Henrik Lundqvist a été souvent laissé à lui-même devant le filet des Rangers et il a accordé cinq buts sur 24 lancers. Antti Raanta a fait face à un seul tir par la suite.
Le Canadien amorcera une série aller-retour face aux Devils en leur rendant visite au New Jersey vendredi. Les deux équipes s'affronteront à nouveau samedi, au Centre Bell.
Domination montréalaise
Le Tricolore n'a pas perdu de temps pour prendre le contrôle de la rencontre.
Un mauvais changement des Rangers a permis une entrée de zone de Lars Eller sans opposition. La rondelle est revenue à la pointe et le faible tir de P.K. Subban a dévié sur Eller devant le filet avant d'aboutir sur la lame du bâton d'Andrighetto de l'autre côté. Lundqvist n'a pu suivre le disque et le Suisse l'a déjoué à 4:45.
Lundqvist a empêché le Canadien de s'échapper rapidement au pointage, frustrant coup sur coup Dale Weise et David Desharnais à bout portant.
Andrighetto et Eller sont aussi revenus à la charge, mais Lundqvist a fermé la porte.
Le Canadien a finalement doublé son avance après 2:25 de jeu en deuxième période. Pacioretty a poussé la rondelle devant le filet et Smith-Pelly, qui passait par là, en a profité pour faire bouger les cordages.
Les locaux ont fait tourner le vent par la suite. Cependant, ce fut au tour de Price de se distinguer, avant de tomber au combat.
Les Rangers ont enfin réduit l'écart lors de leur troisième supériorité numérique de la période. Pendant que Galchenyuk était au cachot, McDonagh a battu Price d'un long tir des poignets précis, alors que Rick Nash obstruait la vue du gardien.

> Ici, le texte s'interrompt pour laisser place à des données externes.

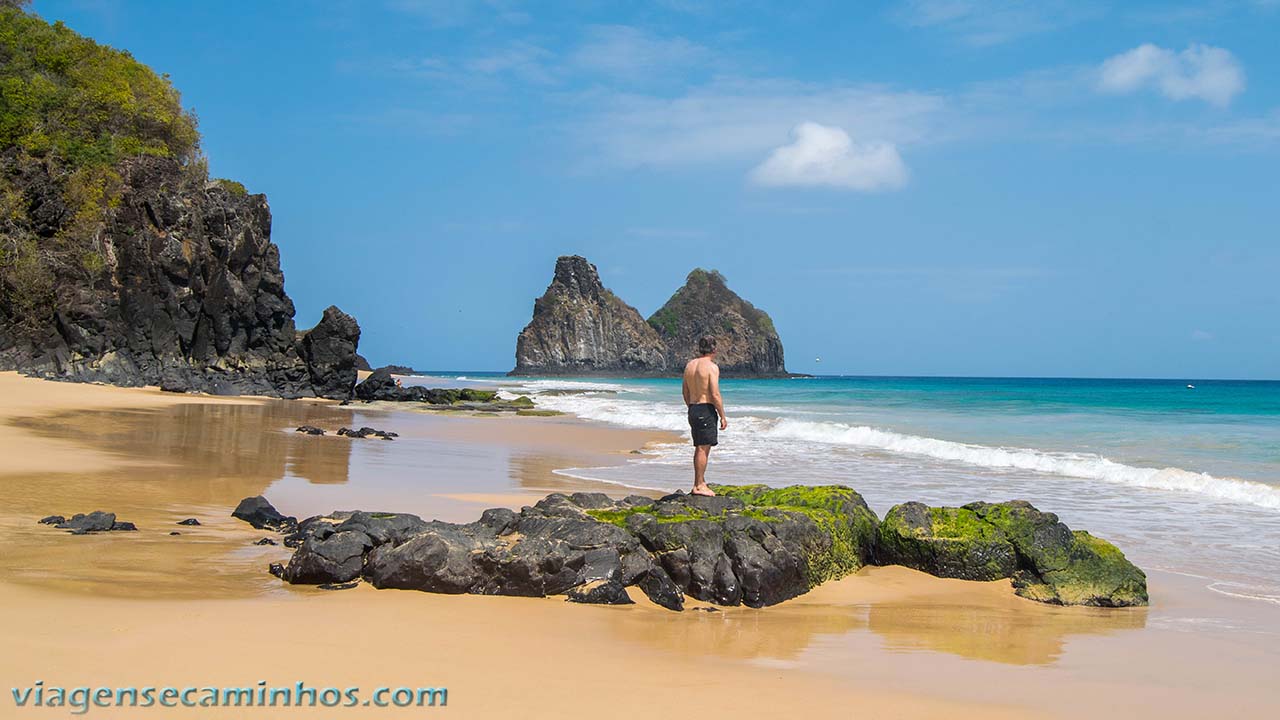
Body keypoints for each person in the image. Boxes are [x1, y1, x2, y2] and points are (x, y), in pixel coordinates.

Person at [682, 335, 727, 496]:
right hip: (705, 409)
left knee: (699, 446)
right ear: (714, 349)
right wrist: (722, 415)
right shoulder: (711, 367)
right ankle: (699, 485)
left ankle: (699, 482)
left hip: (693, 408)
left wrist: (691, 408)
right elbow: (714, 393)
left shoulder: (690, 366)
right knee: (703, 448)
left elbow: (685, 391)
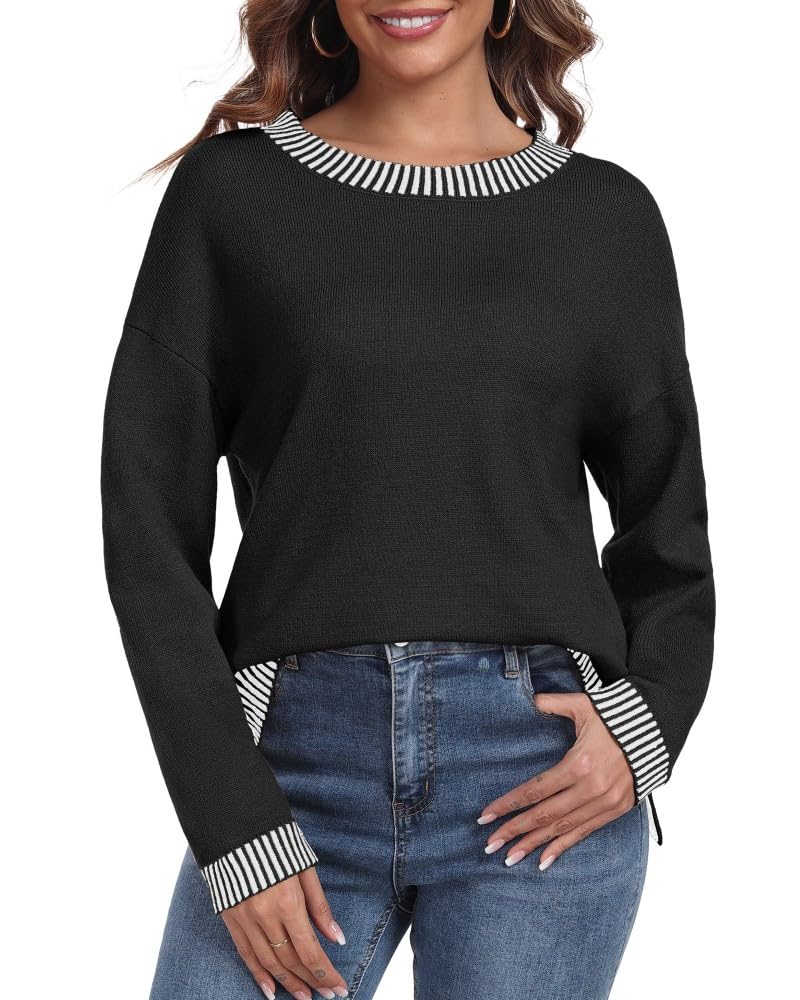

Condon a pris la relève de Price en troisième période, mais Smith-Pelly et Galchenyuk lui ont donné un coussin plus confortable en marquant dans les premières 1:29 de l'engagement.
Pacioretty a mis fin à la soirée de travail de Lundqvist en avantage numérique avec 10:54 à faire au match.
Condon a été défié à quelques reprises, mais le résultat n'a jamais fait de doute.